IBM is working with NVIDIA to combine advanced storage and networking technologies to unlock scalable, high-performance LLM inference. By integrating IBM Storage Scale’s global namespace and locality-aware placement with the NVIDIA Inference Context Memory Storage Platform powered by BlueField-4 on the NVIDIA Rubin platform, it delivers low-latency KV cache access, efficient resource utilization, and reduced TCO. This new IBM Storage Scale solution is purpose built for next-generation AI deployments on NVIDIA Dynamo.
Large language model inference is a throughput and latency sensitive workload that stresses all layers of the AI infrastructure stack, including GPU memory, host memory, local storage, and the network fabric. As models grow beyond one trillion parameters, prompts get longer and inference concurrency increases, KV cache capacity, locality, and reuse become primary system level constraints that directly impact tokens per second, tail latency, GPU utilization, and total cost of ownership.
Modern inference platforms increasingly adopt a memory and storage hierarchy consisting of GPU memory (G1), CPU memory (G2), node local storage (G3), and shared network storage (G4). While G1 and G2 provide the lowest latency, their capacity is limited and constrained to a single node. Although G3 offers higher capacity, it is also constrained to a single node. G4 enables cross node sharing and practically unlimited capacity, but it’s optimized for long-lived, enterprise data, rather than AI-native, KV cache. This can introduce higher latency and operational complexity because of fragmented namespaces and data movement overheads.
On the NVIDIA Rubin platform, the NVIDIA inference context memory storage platform, powered by the NVIDIA BlueField-4 storage processor, extends effective KV cache capacity at the pod level and makes AI-native context available across nodes. KV cache is treated as stateless, recomputable context that is optimized for low latency access and high throughput rather than heavy data durability services. Enabled by NVIDIA Spectrum-X Ethernet, extended context memory for multi-turn AI agents improves responsiveness, increases throughput per GPU and supports efficient scaling of agentic inference.
IBM Storage Scale provides a unified storage architecture that integrates G3 and G4 through a single, globally consistent namespace with data locality awareness. This allows KV cache data to be created on local NVMe for low latency while remaining immediately accessible and shareable across inference servers through the same namespace.
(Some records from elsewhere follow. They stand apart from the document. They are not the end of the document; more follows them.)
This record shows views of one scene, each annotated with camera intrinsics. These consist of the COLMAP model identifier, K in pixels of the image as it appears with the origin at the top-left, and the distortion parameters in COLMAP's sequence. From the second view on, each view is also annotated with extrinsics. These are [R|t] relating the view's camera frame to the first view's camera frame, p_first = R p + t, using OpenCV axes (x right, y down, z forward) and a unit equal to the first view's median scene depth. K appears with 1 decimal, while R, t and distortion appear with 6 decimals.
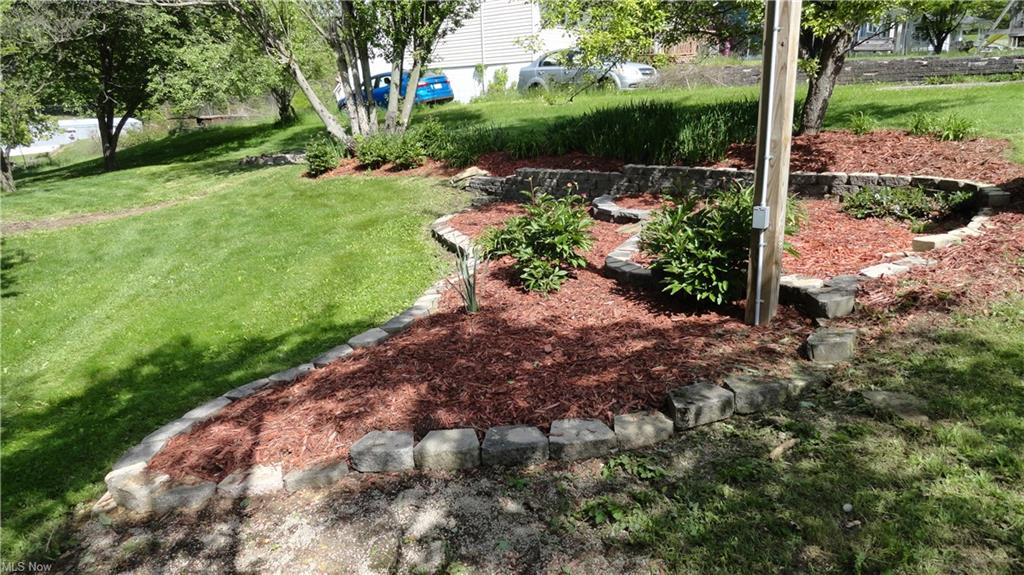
lens RADIAL K [[703.5, 0, 509.5], [0, 703.5, 289.1], [0, 0, 1]] dist [0.000276, 0.005337]
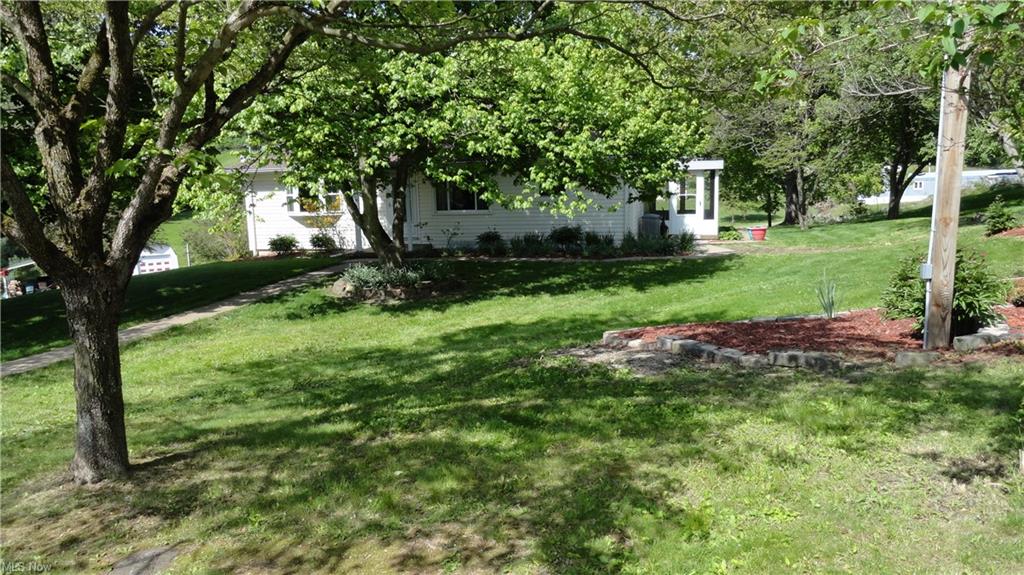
lens RADIAL K [[703.5, 0, 509.2], [0, 703.5, 289.1], [0, 0, 1]] dist [0.000276, 0.005337]
pose [[0.427901, 0.155164, -0.890407, 0.231233], [-0.214139, 0.974509, 0.066911, 0.004544], [0.878092, 0.162039, 0.450220, -0.078327]]
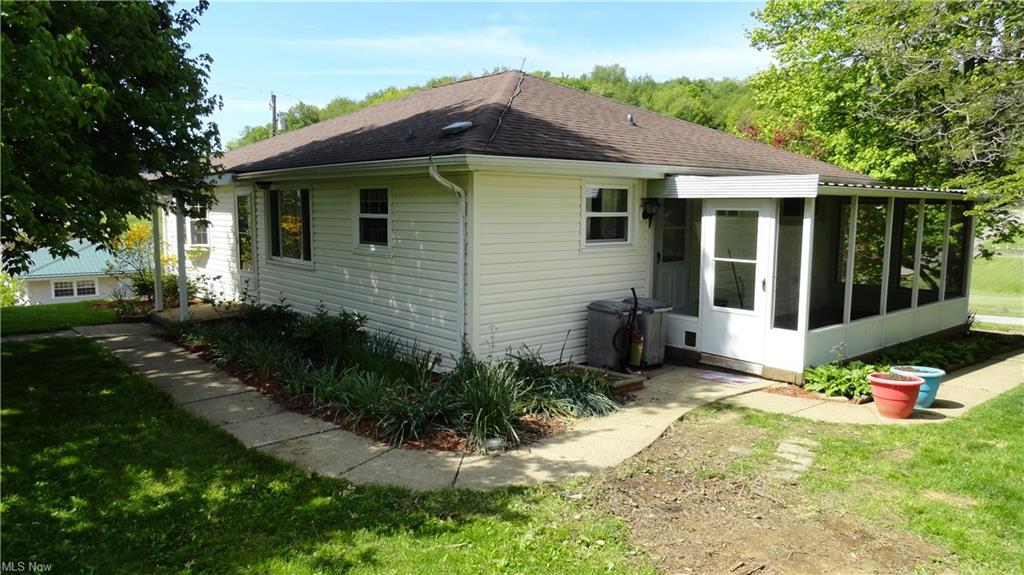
lens RADIAL K [[703.5, 0, 514.7], [0, 703.5, 284.8], [0, 0, 1]] dist [0.000276, 0.005337]
pose [[-0.151577, 0.132487, -0.979526, -0.167798], [-0.256083, 0.951878, 0.168375, -0.137039], [0.954697, 0.276362, -0.110355, 0.508195]]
Dynamo instances running on different GPU servers can access and reuse KV cache entries without explicit data replication, which reduces recomputation and improves cache hit rates, token throughput and efficiency at scale.
The Storage Scale single namespace can extend across on-premises, cloud, and edge environments. It simplifies operations as clusters grow from thousands to tens of thousands of nodes, and it provides a single solution that transparently accelerates AI inference workloads across LLMs, multimodal models, agentic systems, and RAG style pipelines.
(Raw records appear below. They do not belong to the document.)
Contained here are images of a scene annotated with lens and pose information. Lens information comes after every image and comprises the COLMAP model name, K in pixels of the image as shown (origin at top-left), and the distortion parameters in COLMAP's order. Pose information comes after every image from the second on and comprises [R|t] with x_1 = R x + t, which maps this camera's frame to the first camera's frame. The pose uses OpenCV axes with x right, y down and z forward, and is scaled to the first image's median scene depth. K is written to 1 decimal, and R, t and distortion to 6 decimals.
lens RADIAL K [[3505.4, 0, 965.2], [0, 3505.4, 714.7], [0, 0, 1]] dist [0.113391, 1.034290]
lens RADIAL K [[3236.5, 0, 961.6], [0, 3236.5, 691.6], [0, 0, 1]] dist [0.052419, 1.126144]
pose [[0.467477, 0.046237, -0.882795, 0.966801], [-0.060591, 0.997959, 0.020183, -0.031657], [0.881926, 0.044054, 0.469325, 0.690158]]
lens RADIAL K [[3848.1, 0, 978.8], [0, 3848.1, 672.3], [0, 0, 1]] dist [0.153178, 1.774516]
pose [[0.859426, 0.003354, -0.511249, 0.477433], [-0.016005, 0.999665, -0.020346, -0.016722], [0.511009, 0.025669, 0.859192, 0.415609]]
NVIDIA BlueField-4 introduces an additional optimization point by offloading network, storage, and data movement functions from host CPUs. BlueField-4 enables high bandwidth, low latency access to network-attached KV context and accelerates the data path between inference servers and shared repositories. When integrated with IBM Storage Scale, BlueField-4 provides efficient sharing of KV cache across Dynamo instances while minimizing CPU overhead and preserving GPU cycles for inference. The NVIDIA Inference Context Memory Storage Platform integrates with NVIDIA DOCA and NIXL, and uses Spectrum-X Ethernet for predictable, low latency RDMA access to KV data.
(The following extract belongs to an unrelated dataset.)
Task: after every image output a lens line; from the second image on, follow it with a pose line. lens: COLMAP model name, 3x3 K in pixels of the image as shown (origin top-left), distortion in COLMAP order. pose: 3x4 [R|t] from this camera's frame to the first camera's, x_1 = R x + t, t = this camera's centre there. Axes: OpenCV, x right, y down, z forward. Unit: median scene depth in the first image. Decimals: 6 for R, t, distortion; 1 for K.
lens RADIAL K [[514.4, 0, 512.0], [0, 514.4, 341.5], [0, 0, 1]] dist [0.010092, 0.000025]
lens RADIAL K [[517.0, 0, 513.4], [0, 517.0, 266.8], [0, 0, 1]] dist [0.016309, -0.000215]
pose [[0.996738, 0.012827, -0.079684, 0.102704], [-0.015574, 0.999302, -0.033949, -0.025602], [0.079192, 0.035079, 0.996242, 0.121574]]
IBM Storage Scale powered by NVIDIA BlueField-4 form an optimized KV cache storage and sharing architecture for NVIDIA Dynamo, delivering:
- Low latency KV cache access across any number of inference nodes
- High cache reuse through a single global namespace and managed data replication
- Efficient G3 and G4 integration with lightweight, stateless semantics for recomputable context
- Higher tokens per second and minimal time to first token, improved GPU utilization, and reduced inference TCO
This architecture enables scalable, efficient, and high performance LLM inference, aligned with the next generation AI deployments introduced with the NVIDIA Rubin platform announced at CES.